Les députés et sénateurs, réunis lundi en commission mixte paritaire, sont parvenus à une version commune d’une proposition de loi visant à mieux réguler le marché des meublés touristiques de type Airbnb, dernière étape avant son adoption définitive au Parlement, ont annoncé les deux rapporteurs.
« C’est une victoire sur un sujet que l’on porte depuis longtemps », a salué lundi soir devant la presse Iñaki Echaniz (PS), aux côtés de sa collègue Annaïg Le Meur (Renaissance). Le Sénat devrait adopter le texte le 5 novembre et l’Assemblée le 7.
Cette CMP, composée de sept sénateurs et sept députés, a travaillé à réconcilier la copie du Sénat et celle de l’Assemblée. Elle était composée lundi de sept parlementaires de la majorité gouvernementale et de sept de l’opposition.
Baisse de l’abattement fiscal ?
Sur l’un des principaux points durs, la fiscalité, actuellement plus favorable à la location touristique de courte durée qu’à la location nue de longue durée, les députés ont obtenu un demi-succès.
L’abattement dont bénéficient les propriétaires de meublés de tourisme classés et de chambres d’hôtes devraient descendre de 71% à 50%, avec un plafond abaissé à 77.700 euros. Pour les meublés de tourisme non classé l’abattement devrait passer de 50% à 30% - comme pour la location nue -, avec un plafond à 15.000 euros.
« C’est déjà une belle avancée », a souligné Mme Le Meur, même si son objectif est bien de parvenir à un alignement des taux. « Tout l’objectif maintenant est de porter le nu à un niveau plus élevé, soit 50% comme cela a été adopté à l’Assemblée nationale » la semaine dernière dans le cadre de l’examen du budget, « soit 40%», comme les sénateurs s’y sont engagés.
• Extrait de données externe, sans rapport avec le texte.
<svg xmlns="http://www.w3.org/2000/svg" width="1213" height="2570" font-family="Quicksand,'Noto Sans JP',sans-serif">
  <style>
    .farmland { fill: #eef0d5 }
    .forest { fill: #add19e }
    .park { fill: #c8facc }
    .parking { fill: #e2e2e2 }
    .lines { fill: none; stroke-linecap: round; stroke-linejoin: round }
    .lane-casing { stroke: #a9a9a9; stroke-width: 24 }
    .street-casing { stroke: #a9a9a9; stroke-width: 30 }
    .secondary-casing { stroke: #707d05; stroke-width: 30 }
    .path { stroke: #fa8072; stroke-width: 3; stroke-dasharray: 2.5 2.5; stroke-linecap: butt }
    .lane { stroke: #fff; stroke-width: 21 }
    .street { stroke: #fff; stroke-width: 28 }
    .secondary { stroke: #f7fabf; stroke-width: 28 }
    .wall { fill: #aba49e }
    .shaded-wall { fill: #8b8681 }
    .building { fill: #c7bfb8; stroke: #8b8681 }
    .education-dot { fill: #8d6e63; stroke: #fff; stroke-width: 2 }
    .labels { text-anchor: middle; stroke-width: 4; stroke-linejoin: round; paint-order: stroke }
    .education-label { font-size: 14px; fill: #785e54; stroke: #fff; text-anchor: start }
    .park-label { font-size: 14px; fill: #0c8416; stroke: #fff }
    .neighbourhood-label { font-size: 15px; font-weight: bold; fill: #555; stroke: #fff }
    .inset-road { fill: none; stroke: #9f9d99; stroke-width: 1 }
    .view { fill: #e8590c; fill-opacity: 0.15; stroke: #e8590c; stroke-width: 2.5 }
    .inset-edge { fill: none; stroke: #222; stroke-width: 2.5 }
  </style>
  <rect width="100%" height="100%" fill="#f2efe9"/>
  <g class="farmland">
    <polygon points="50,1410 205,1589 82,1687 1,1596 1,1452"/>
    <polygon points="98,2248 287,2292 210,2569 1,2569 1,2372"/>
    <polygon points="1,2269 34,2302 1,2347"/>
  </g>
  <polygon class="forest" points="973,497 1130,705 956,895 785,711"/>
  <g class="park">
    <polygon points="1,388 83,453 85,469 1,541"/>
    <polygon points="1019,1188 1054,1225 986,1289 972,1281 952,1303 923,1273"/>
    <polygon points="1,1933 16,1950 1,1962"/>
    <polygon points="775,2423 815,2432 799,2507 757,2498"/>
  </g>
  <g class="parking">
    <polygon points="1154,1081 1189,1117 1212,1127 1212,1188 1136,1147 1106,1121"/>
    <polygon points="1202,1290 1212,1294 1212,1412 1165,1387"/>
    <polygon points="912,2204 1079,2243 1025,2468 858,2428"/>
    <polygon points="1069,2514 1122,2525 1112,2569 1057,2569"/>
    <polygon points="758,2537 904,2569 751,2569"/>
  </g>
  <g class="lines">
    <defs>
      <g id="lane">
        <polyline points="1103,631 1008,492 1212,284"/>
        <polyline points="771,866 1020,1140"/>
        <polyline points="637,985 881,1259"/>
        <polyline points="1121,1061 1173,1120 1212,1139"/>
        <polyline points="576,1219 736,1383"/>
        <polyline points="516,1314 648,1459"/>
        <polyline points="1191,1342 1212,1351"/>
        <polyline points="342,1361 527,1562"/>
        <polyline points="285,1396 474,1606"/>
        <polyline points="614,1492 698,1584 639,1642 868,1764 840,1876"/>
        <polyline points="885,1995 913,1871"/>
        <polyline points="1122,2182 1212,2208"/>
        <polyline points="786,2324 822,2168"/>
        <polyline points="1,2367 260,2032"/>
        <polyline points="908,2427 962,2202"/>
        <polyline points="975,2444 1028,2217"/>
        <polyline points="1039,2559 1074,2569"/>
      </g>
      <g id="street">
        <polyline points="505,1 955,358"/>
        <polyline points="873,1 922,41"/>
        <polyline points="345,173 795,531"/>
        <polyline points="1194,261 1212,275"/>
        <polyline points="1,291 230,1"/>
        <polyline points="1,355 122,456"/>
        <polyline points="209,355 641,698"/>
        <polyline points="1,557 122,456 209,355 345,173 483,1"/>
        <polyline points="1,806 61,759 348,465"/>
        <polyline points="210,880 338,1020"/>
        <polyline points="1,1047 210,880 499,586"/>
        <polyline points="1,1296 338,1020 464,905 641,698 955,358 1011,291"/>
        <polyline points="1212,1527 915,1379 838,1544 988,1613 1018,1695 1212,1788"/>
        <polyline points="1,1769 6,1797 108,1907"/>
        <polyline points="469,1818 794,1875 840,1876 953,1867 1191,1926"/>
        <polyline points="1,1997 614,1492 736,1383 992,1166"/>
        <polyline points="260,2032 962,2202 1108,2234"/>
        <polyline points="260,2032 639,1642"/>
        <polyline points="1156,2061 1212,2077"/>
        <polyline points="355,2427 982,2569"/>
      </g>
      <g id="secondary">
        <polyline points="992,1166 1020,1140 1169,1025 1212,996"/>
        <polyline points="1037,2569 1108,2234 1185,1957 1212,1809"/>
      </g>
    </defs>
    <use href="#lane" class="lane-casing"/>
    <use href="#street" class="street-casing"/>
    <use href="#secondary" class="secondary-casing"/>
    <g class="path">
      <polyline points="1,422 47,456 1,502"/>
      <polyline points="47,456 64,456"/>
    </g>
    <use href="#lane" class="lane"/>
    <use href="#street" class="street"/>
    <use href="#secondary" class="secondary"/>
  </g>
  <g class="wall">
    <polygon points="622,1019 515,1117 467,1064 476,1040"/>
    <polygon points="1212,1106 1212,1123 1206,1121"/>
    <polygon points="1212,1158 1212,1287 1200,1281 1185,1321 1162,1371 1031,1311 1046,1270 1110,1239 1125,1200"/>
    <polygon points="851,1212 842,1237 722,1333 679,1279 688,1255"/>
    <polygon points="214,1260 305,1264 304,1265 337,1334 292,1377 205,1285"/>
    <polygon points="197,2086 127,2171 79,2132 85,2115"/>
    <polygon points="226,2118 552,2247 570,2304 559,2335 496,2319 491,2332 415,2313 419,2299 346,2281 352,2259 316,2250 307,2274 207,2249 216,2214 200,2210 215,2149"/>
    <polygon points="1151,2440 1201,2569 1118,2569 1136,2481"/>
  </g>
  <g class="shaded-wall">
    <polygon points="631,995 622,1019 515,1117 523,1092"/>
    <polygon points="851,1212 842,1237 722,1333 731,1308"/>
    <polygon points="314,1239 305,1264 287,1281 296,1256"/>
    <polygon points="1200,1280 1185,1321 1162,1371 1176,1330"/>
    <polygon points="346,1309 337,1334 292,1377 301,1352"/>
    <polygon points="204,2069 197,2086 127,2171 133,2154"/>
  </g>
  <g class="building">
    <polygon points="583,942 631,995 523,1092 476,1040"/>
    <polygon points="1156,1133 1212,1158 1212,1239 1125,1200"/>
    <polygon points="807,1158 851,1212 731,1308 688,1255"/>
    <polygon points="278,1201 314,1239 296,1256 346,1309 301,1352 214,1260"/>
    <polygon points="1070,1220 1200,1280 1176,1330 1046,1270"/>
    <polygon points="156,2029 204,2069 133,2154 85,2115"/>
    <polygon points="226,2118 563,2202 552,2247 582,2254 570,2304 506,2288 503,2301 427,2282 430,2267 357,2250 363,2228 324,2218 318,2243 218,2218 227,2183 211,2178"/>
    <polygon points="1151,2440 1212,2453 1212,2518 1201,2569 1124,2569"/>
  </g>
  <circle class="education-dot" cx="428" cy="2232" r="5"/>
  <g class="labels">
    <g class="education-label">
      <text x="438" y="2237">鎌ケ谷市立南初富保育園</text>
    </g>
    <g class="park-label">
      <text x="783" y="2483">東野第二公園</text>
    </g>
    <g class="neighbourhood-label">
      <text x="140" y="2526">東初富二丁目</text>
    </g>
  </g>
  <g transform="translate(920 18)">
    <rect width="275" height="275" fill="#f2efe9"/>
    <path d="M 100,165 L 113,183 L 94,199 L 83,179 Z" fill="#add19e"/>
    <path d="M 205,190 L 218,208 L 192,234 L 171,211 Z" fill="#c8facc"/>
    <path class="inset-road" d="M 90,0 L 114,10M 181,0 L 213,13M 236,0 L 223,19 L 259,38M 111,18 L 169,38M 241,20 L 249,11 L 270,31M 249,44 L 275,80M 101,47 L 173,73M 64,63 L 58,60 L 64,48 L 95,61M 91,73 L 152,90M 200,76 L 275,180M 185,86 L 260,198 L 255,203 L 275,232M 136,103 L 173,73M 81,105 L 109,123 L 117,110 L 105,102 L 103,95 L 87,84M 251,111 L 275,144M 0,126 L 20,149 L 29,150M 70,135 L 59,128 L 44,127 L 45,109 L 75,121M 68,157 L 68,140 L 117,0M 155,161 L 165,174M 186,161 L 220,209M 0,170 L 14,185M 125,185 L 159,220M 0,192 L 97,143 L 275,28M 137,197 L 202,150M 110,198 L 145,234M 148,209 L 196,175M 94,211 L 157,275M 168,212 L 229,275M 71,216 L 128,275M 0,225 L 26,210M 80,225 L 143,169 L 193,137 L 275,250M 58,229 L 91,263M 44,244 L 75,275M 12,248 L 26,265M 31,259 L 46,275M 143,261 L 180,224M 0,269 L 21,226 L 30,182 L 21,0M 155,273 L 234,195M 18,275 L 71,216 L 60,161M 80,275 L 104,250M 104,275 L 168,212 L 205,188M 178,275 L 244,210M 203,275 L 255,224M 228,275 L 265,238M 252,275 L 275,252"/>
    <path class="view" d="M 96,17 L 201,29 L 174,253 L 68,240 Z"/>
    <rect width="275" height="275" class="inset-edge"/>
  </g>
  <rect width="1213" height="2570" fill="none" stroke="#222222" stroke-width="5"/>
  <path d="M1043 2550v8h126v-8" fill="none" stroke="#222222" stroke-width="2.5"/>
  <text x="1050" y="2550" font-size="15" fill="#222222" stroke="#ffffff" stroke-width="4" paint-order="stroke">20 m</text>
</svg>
Les communes veulent plus de prérogatives
Les sénateurs ont accepté de permettre aux communes de limiter, si elles le souhaitent, à 90 jours par an la durée maximale pendant laquelle une résidence principale peut être louée aux touristes de passage.
Autre point de désaccord entre le Sénat et l’Assemblée : la question de l’obligation du diagnostic de performance énergétique. Les nouveaux meublés de tourisme seront soumis au calendrier ordinaire, le « stock » obtenant un délai de dix ans, au lieu de cinq pour parvenir à l’étiquette énergétique D, soit la version du Sénat. « Il y a eu un lobby de la montagne et de la mer extrêmement présent sur l’ensemble du texte », a observé M. Echaniz.
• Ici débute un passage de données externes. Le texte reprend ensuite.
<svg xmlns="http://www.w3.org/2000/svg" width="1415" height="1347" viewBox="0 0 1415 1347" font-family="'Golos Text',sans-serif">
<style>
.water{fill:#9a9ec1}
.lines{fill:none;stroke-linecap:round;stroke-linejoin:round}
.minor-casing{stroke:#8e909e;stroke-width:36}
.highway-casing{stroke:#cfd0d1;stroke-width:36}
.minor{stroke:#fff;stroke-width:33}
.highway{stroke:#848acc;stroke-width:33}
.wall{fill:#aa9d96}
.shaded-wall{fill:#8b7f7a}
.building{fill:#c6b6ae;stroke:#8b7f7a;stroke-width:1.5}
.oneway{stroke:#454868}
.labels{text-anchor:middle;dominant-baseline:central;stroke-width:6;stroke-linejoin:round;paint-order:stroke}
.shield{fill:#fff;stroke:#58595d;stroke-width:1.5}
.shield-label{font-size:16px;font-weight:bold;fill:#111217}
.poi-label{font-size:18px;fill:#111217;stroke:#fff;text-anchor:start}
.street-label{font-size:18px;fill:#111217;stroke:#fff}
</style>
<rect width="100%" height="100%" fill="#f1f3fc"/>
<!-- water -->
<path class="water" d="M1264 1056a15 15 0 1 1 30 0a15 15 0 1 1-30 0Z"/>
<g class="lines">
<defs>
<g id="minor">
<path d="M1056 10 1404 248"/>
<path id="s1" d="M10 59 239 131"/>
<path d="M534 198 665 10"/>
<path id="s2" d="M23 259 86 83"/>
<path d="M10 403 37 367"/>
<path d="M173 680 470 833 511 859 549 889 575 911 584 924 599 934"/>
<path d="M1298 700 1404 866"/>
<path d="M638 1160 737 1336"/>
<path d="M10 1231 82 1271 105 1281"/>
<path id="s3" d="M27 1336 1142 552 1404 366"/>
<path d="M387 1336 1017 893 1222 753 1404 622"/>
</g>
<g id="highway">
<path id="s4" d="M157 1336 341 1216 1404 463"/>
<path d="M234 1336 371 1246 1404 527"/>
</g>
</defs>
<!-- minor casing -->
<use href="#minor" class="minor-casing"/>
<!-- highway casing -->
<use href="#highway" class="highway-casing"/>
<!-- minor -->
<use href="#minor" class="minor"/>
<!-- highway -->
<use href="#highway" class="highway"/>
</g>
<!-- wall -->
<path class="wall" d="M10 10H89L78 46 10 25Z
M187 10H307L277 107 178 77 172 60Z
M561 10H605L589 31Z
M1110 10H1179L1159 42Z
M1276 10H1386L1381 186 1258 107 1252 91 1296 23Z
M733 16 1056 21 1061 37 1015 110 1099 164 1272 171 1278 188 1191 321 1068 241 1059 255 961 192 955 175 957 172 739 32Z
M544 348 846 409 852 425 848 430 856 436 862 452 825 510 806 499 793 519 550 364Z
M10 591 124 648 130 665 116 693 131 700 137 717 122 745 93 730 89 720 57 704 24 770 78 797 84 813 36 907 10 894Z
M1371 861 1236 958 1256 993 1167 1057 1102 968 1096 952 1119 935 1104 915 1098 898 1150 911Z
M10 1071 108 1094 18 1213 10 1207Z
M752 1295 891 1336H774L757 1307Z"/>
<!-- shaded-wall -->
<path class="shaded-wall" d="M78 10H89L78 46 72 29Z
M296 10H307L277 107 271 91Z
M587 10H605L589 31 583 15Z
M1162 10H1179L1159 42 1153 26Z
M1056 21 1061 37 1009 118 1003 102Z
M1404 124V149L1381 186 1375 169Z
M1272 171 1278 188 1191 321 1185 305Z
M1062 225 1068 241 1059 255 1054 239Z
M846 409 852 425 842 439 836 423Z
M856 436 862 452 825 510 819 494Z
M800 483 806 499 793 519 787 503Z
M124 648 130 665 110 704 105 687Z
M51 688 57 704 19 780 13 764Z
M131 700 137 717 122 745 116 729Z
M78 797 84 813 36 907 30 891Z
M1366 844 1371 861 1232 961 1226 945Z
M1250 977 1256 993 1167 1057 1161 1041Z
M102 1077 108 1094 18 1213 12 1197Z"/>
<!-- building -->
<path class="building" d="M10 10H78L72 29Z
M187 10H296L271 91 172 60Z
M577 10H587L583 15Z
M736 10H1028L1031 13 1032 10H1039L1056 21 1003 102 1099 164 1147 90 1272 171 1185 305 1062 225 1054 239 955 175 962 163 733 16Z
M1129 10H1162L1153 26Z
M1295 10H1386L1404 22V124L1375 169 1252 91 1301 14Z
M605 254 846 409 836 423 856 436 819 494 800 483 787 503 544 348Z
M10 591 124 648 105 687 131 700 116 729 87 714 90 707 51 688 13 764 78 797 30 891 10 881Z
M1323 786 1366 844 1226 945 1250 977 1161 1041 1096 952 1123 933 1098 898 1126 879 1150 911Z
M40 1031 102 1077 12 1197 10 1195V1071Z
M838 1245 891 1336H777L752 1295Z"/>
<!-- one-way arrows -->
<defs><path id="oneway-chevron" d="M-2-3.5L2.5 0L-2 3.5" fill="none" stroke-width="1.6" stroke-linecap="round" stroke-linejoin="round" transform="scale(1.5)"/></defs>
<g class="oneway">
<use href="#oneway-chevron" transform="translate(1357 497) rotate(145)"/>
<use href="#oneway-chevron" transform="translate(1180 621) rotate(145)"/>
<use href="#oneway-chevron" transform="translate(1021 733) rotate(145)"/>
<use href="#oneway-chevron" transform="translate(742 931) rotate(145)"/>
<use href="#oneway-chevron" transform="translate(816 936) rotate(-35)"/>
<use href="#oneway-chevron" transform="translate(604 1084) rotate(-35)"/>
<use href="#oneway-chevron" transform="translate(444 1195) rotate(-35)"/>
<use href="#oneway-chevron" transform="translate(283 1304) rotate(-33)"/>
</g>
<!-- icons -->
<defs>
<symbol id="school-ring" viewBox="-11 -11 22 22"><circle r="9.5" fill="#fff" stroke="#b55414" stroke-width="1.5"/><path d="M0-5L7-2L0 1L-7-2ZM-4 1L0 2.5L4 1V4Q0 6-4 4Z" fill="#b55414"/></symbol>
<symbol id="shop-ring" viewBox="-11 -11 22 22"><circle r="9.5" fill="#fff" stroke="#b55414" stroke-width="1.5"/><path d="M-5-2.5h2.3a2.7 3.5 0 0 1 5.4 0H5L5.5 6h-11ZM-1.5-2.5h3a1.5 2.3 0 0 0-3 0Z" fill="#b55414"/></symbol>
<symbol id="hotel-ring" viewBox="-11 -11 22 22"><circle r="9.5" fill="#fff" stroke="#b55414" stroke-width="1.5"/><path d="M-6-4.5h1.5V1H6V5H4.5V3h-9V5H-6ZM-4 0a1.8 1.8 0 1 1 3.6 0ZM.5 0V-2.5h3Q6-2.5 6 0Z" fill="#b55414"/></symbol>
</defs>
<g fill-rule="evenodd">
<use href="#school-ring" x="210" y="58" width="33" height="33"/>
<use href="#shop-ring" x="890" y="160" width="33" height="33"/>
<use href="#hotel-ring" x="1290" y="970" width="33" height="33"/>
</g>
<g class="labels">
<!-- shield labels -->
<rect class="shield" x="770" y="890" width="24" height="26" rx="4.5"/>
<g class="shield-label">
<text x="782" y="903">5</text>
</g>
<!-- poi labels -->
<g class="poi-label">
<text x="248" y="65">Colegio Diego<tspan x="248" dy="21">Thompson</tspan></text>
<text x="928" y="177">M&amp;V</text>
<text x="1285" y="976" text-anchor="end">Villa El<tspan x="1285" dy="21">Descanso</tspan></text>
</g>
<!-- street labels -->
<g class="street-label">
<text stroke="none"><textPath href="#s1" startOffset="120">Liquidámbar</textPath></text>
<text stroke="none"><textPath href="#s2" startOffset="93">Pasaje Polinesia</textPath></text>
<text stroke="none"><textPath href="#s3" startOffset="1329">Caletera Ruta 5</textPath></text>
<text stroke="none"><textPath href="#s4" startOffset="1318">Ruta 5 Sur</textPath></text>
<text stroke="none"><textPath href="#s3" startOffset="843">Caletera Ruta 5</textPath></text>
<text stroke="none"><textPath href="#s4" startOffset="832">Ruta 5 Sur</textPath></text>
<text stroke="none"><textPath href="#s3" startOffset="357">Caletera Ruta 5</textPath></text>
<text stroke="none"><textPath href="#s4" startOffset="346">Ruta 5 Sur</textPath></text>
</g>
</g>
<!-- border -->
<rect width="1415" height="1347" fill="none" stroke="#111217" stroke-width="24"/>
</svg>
Le texte de la CMP entérine d’autres évolutions plus consensuelles entre députés et sénateurs, visant à octroyer un plus grand pouvoir de régulation aux maires, comme aux copropriétés.
Interrogée par l’AFP, la députée LFI Aurélie Trouvé a regretté que l’Assemblée ait fait l’essentiel des efforts et que le compromis proposé par les députés pour l’abattement des meublés classés, à 40%, ait été écarté par le Sénat.